Justice Department sets stage for end of racial hiring quotas

Justice Department sets stage for end of racial hiring quotas

Published June 14, 2026 5:00am ET



Is a reading comprehension test racist if fewer black people pass it than white people? Is a pushup requirement sexist if fewer women can pass it than men? For decades, employers have faced the impossible task of identifying objective measures to analyze job applicants while also ensuring the demographics of those who pass those tests match the general population. It has been nothing short of a social and legal proscription against telling the truth.

The Justice Department took a step toward ending this farce last week by issuing an opinion letter to the Equal Employment Opportunity Commission, informing the agency that its current interpretation of disparate impact liability is unconstitutional. The letter does not change congressional statute or Supreme Court precedent, but it does set the stage for the high court to resolve the contradiction between the use of disparate impact liability in employment law and the Equal Protection Clause of the Constitution.

Before 1971, federal courts required plaintiffs to show that employers intentionally denied them employment or promotion due to their race, religion, sex, or national origin. That changed when the Supreme Court held in Griggs v. Duke Power Co. that facially neutral, professionally prepared aptitude tests violated civil rights law if black people disproportionately performed poorly on them. “The Act proscribes not only overt discrimination,” Chief Justice Warren Burger wrote for the majority, “but also practices that are fair in form, but discriminatory in operation.”

The Griggs decision opened the way for a flood of lawsuits. The Supreme Court tried to fix its mistake in Wards Cove Packing Co. v. Atonio by holding that employers were not liable for discrimination if they showed their facially neutral hiring and promotion practices served “the legitimate employment goals of the employer.” But Congress stepped in to nullify this fix in 1991, passing an amendment to the Civil Rights Act requiring employers to show that any practice causing a disparate impact was “essential” to the business in question.

Since then, employers have been in the impossible situation of identifying business practices that don’t disproportionately affect minorities while also not blatantly enforcing illegal racially discriminatory quotas. This is what happened to the New Haven Fire Department in Ricci v. DeStefano. In that 2009 case, the fire department administered a test to 118 city firefighters who were seeking 15 management positions. Of the 27 black firefighters who took the test, none finished in the top 15 spots for promotion. Realizing that promoting no black applicants when black firefighters made up 22% of those taking the test would open them up to a textbook disparate-liability lawsuit, the New Haven Fire Department simply threw out the test results and promoted no one. The non-black firefighters who would have been promoted but for disparate impact liability sued, claiming discrimination under the Civil Rights Act.

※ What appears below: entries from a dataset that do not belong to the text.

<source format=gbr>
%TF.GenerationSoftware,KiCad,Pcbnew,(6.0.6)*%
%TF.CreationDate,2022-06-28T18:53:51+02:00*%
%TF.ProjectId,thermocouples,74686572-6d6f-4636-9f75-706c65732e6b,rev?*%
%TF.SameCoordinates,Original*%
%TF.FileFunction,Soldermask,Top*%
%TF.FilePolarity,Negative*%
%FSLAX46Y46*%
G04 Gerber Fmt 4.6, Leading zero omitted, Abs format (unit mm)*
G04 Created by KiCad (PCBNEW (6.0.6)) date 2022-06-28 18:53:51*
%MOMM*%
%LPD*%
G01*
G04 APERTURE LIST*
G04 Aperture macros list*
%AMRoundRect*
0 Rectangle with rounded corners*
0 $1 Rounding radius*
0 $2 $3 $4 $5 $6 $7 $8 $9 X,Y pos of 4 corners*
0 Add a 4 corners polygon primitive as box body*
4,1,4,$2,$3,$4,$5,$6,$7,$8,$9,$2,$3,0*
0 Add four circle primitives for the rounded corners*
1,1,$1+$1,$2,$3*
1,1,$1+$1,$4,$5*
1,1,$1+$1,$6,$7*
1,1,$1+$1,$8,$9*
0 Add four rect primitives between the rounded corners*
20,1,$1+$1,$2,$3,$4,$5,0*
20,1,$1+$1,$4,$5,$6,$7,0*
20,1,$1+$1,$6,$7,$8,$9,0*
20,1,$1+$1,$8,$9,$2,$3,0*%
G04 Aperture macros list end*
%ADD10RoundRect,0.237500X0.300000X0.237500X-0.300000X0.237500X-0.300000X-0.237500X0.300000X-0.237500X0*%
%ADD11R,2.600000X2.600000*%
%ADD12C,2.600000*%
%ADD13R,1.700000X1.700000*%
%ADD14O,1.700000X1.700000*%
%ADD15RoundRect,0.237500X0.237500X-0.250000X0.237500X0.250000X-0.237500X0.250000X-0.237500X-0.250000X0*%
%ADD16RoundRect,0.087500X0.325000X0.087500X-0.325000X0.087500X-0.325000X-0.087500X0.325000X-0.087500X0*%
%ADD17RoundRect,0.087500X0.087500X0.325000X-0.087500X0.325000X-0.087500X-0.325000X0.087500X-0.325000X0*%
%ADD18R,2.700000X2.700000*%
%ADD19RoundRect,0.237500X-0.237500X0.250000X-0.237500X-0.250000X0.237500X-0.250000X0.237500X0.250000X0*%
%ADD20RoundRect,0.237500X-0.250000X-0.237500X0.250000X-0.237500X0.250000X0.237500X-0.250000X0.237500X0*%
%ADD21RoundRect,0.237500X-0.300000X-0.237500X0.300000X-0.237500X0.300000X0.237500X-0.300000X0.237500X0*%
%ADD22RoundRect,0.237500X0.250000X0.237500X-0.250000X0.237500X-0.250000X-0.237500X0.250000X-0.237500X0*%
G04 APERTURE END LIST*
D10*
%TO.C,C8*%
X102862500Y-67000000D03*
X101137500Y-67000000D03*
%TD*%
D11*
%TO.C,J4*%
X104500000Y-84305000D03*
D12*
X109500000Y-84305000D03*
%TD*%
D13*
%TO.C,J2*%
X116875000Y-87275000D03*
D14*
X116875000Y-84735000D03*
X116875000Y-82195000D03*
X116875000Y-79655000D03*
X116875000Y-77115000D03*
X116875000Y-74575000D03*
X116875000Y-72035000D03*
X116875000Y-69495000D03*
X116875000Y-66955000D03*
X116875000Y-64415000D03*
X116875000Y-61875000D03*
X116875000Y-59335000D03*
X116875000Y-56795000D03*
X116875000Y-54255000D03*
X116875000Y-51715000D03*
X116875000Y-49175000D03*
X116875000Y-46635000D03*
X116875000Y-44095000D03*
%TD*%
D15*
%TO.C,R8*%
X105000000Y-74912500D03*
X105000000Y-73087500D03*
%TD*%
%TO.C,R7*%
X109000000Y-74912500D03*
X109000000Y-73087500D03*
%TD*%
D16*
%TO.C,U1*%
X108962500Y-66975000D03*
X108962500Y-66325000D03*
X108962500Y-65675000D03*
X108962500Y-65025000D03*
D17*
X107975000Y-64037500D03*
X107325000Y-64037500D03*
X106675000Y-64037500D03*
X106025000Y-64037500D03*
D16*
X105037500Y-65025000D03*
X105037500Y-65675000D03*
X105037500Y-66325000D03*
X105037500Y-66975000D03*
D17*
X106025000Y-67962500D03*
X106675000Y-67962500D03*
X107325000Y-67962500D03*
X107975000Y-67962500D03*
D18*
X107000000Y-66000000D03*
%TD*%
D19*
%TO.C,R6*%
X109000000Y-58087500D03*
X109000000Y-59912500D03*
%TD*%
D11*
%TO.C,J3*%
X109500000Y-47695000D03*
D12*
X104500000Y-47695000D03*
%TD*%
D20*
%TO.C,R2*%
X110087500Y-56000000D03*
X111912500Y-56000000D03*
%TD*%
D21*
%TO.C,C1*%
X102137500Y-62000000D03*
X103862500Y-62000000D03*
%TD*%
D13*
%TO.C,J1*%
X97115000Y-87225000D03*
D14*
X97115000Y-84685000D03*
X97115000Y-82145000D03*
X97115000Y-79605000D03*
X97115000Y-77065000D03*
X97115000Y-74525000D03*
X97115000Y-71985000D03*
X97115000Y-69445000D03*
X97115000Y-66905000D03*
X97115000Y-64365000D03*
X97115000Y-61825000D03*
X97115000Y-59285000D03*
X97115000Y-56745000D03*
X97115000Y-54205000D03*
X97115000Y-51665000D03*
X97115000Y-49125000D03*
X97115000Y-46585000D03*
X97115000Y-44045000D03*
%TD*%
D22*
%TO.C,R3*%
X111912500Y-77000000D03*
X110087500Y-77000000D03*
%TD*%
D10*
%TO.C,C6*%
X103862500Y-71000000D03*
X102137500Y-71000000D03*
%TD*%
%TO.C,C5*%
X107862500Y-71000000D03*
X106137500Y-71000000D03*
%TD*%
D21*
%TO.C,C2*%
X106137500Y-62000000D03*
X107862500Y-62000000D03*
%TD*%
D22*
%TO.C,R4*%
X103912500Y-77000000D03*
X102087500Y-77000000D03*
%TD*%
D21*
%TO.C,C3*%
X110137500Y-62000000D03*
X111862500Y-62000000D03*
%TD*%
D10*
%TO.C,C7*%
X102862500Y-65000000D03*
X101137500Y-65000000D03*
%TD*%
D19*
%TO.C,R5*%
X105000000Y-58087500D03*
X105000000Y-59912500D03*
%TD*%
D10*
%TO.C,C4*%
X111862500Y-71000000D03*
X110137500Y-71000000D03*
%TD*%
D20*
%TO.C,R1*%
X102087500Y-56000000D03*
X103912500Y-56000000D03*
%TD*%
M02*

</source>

Writing for a narrow 5-4 majority, Justice Anthony Kennedy held that the fire department did discriminate against non-black candidates by throwing out what had been a well-established and fair test and that the city had no reason to fear a disparate impact lawsuit. But writing for the dissent, Justice Ruth Bader Ginsburg said the test results were a textbook violation and that the fire department would have absolutely lost a disparate-impact lawsuit.

In concurrence with Kennedy, Justice Antonin Scalia agreed that throwing out the test was a violation of the Civil Rights Act, but he went a step further, saying the Ricci case perfectly demonstrated how the racial quota logic of disparate-impact lawsuits contradicted the Equal Protection Clause of the 14th Amendment, which guarantees everyone, even white people, equal protection under the law.

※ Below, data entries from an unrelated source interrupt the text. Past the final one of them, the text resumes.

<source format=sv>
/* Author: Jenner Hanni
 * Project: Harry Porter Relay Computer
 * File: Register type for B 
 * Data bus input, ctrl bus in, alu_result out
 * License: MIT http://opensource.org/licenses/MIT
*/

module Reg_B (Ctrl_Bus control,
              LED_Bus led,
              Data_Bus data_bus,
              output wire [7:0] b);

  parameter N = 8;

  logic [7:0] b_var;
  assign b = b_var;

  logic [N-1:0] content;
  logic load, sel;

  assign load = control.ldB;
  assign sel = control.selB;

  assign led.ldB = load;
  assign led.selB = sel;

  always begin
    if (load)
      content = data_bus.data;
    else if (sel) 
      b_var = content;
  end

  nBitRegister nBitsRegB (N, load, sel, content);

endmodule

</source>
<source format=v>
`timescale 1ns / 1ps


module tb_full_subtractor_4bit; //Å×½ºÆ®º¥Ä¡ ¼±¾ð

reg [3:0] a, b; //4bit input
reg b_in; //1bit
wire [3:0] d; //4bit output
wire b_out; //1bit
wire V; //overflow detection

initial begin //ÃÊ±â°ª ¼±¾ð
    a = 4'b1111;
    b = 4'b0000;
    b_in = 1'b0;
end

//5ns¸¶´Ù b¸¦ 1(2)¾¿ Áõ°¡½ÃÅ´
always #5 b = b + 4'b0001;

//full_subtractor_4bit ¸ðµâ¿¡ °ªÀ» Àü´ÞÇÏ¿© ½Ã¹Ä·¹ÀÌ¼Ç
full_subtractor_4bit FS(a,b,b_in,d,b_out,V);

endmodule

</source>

CALIFORNIA ELECTIONS HAVE NO INTEGRITY

The Justice Department letter to the EEOC last week just makes Scalia’s concurrence federal government policy. No longer will the commission use its enforcement power to push employers to adopt de facto racial quotas under the banner of disparate impact, which is what the Biden Justice Department did in 2024 when it sued the Maryland Department of State Police after its requirements on reading comprehension and push-ups led to a disproportionate number of black and female candidates failing its entry-level requirements.

Private plaintiffs can still make a claim of racism under the disparate impact theory, but as long as Donald Trump is president, they will not get any help from the federal government. If the Supreme Court’s recent Louisiana v. Callais decision is any indication, such plaintiffs would eventually lose in the highest federal court, too.